Mais bien entendu que chez nous, ça ne fonctionnerait pas…
16 oct 2007 à 22:00
L’idée est vraiment intéressante de trier et recycler pour garder une plante en vie. L’impact est plus direct…
Pour la remarque que le compost en appart ’schlingue’… je suis en train de le tester le lombricompostage en appart chez moi. Ca sent même bon à ma très grande surprise (comme un gazon après la pluie).
J’ai eu un problème au départ (boîte trop petite pour la quantité d’épluchures et qq moucherons), mais j’ai désormais une boîte complètement hermétique avec du tissu de moustiquaire sur les aérations.
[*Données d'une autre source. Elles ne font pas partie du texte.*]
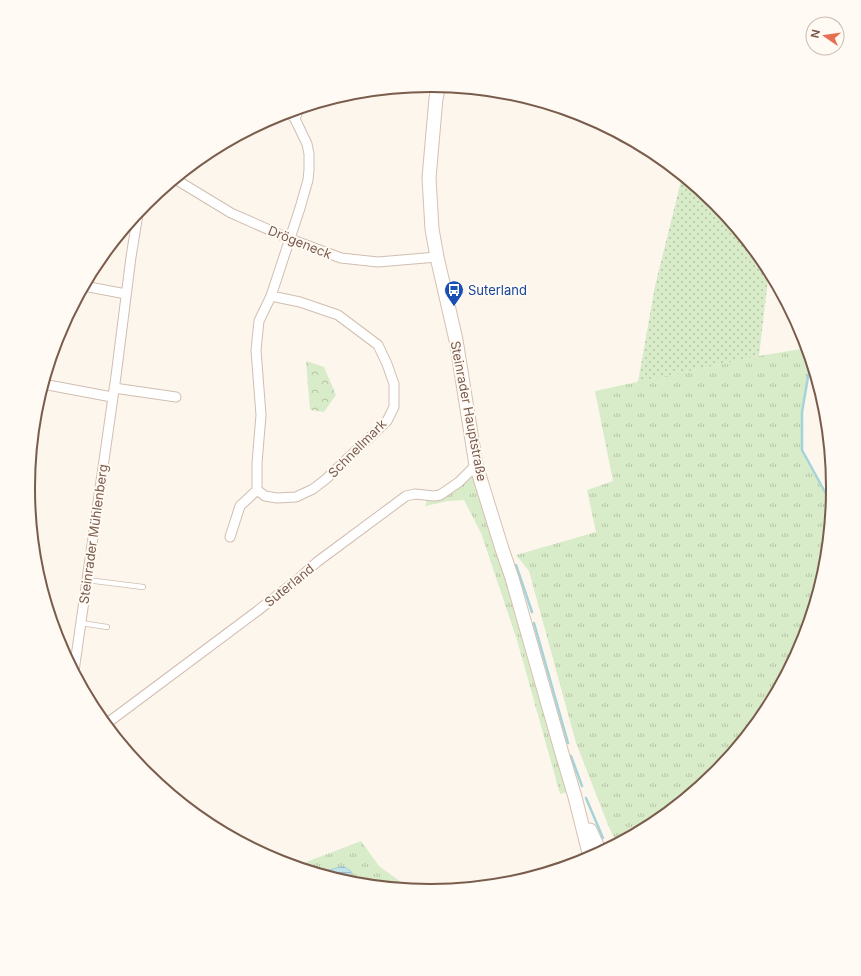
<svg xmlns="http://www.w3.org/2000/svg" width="861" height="976" viewBox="0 0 861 976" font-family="Inter,sans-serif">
	<defs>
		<pattern id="grass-tufts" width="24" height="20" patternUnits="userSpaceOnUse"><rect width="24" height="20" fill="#d8ecc9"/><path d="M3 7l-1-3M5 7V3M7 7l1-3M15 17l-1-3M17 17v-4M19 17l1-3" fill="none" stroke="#b4c2a5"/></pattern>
		<pattern id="park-crowns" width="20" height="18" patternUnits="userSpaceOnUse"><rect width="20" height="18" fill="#d8ecc9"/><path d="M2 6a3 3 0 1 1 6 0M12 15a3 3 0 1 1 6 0" fill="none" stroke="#b4c2a5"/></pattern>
		<pattern id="garden-dots" width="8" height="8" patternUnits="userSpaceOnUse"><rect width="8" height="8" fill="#d8ecc9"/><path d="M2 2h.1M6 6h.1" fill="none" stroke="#b4c2a5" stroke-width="1.8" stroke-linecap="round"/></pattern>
		<pattern id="water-rules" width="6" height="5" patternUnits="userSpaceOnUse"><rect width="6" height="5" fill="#bfe3e8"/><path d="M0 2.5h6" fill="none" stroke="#a0bbbe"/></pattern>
	</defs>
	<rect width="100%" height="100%" fill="#fdf6ec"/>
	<path fill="url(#grass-tufts)" d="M807 348 814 373 808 377 802 412V450L831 505 825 567 802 642 765 712 715 773 654 823 619 841 615 840 608 825 576 743 529 571 516 555 596 532 587 490 613 481 595 391 759 356Z
		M30 466 36 467 29 499 28 488Z
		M471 476 474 480 496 546 568 792 560 794 517 640 481 533 464 500 448 501 425 506 427 500 439 498Z
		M361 841 379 866 401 882 402 888 354 883 351 871H325L319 873 296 866Z"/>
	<path fill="url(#park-crowns)" d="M306 361 324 367 336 395 324 412 310 410Z"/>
	<path fill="url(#garden-dots)" d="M621 135 640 146 619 142Z
		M682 177 715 204 765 265 769 271 759 356 638 382 655 286Z"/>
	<path fill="url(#water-rules)" stroke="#a5d3da" d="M343 866 351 871 354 883 319 873Z"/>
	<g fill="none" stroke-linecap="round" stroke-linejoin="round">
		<path stroke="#a5d3da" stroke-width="2.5" d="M811 364 808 377 802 412V450L831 503
			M516 565 532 612
			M534 623 568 743
			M571 756 582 786
			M586 798 603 838
			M581 861 582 860"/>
		<g stroke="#d1beb0" stroke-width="6">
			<path id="lane" d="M87 580 143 587
				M81 623 107 627"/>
		</g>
		<g stroke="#d1beb0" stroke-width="11">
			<path id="street" d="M295 119 299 109
				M175 179 231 213 290 239 341 258 378 262 437 257
				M84 286 126 294
				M48 385 112 397
				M114 388 176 397
				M257 490 265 496 277 498 296 497 313 489 326 479 387 421 394 407V384L387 364 378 345 338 315 300 302 271 296
				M230 537 240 506 257 490V463L261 415 256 350 259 321 271 296 300 208 308 180 309 170V154L307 144 295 119 289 112
				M74 671 116 376 131 257 138 214
				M106 724 256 612 297 580 317 562 406 496 415 494 434 496 440 495 459 482 476 465"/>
		</g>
		<g stroke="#d6c0b0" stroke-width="15">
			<path id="secondary" d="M439 86 436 98 429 178 432 229 437 257 456 340 476 465 502 549 512 578 561 750 575 797 590 857
				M590 830 600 852"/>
		</g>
		<use href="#lane" stroke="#fff" stroke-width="4.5"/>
		<use href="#street" stroke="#fff" stroke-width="9"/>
		<use href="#secondary" stroke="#fff" stroke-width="13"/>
	</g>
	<defs>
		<g id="bus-pin" transform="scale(1)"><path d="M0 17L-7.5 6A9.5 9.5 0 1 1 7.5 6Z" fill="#1a4fb4" stroke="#fffaf3"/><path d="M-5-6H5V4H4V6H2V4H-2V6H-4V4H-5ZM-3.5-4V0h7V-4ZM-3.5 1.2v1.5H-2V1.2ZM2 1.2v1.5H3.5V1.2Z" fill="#fff"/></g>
	</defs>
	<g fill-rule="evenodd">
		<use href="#bus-pin" x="454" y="290"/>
	</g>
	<g text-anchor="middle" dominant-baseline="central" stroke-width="4" stroke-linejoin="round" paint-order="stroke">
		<g font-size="13" fill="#7a5c4d" stroke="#fffaf3">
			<text transform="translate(300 242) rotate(22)">Drögeneck</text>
			<text transform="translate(469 411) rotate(79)">Steinrader Hauptstraße</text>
			<text transform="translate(357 448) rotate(-45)">Schnellmark</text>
			<text transform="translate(93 534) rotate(-82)">Steinrader Mühlenberg</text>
			<text transform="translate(289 585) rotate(-39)">Suterland</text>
		</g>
		<g font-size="13" fill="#164399" stroke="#fffaf3" text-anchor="start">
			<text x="468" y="290">Suterland</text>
		</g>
	</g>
	<path d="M0 0H861V976H0ZM430 92H431A395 395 0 0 1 826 487V489A395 395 0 0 1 431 884H430A395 395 0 0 1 35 489V487A395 395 0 0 1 430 92Z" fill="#fffaf3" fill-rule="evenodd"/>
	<path fill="none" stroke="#7a5c4d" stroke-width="2" d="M430 92H431A395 395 0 0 1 826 487V489A395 395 0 0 1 431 884H430A395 395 0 0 1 35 489V487A395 395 0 0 1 430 92Z"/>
	<g transform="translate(825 36) rotate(283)"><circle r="19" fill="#fffaf3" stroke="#cabbb1"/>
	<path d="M0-3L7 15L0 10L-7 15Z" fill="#e76f51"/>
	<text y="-6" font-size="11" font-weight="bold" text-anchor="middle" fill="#7a5c4d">N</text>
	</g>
</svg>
Après 3 semaines d’essais j’ai déjà du compost pour mes plantes et je suis très contente, et mes amis vont tenter l’expérience sur grenoble.
Et pour les apparts parisiens (c’est mon cas), entre le recyclage, le fait d’acheter sans emballage, et le compost, je n’ai plus besoin que d’une mini poubelle. La poubelle est devenu le bac à recyclage et le compost est sous l’évier.
Donc de telles idées sont applicables, il s’agit juste de permettre à son imagination de dépasser les conventions classiques auxquelles nous sommes si habituées.